» **Work order**:
Since only part of the material below is wanted, output exactly the lines from the one with "parked car @ (x1=78, y1=170, x2=150, y2=189): 112.12" up to and including the one with "bridge: 109.44".

------------------------------------------------------------------------

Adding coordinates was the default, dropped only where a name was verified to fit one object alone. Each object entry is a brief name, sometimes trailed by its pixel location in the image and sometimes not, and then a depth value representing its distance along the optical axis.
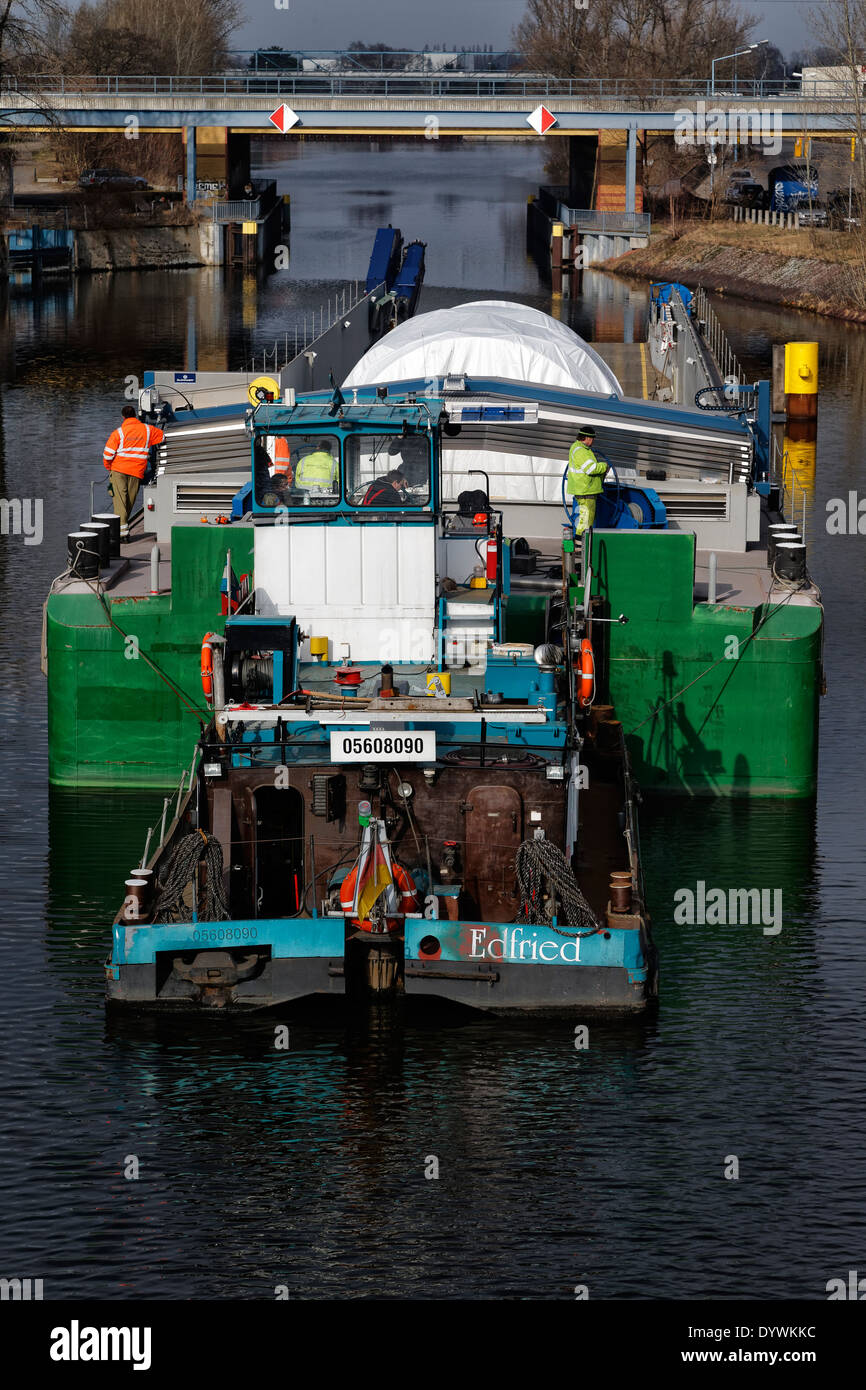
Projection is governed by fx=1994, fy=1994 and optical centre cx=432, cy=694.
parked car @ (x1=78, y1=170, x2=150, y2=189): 112.12
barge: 27.28
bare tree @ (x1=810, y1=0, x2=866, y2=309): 84.06
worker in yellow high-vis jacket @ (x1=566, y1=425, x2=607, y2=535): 28.67
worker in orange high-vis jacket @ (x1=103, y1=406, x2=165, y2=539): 32.28
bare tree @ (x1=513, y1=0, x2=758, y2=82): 132.75
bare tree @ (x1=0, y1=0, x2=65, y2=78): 88.19
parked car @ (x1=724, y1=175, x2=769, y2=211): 116.62
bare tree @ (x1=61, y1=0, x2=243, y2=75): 130.75
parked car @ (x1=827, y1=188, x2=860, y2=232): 92.94
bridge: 109.44
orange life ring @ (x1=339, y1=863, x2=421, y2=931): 20.72
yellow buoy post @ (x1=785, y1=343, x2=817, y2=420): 59.00
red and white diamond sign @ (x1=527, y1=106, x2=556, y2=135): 109.81
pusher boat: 20.36
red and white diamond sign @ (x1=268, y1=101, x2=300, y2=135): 107.50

------------------------------------------------------------------------

» **Answer space**:
parked car @ (x1=78, y1=170, x2=150, y2=189): 112.12
barge: 27.28
bare tree @ (x1=810, y1=0, x2=866, y2=309): 84.06
worker in yellow high-vis jacket @ (x1=566, y1=425, x2=607, y2=535): 28.67
worker in orange high-vis jacket @ (x1=103, y1=406, x2=165, y2=539): 32.28
bare tree @ (x1=513, y1=0, x2=758, y2=82): 132.75
bare tree @ (x1=0, y1=0, x2=65, y2=78): 88.19
parked car @ (x1=724, y1=175, x2=769, y2=211): 116.62
bare tree @ (x1=61, y1=0, x2=243, y2=75): 130.75
parked car @ (x1=827, y1=188, x2=860, y2=232): 92.94
bridge: 109.44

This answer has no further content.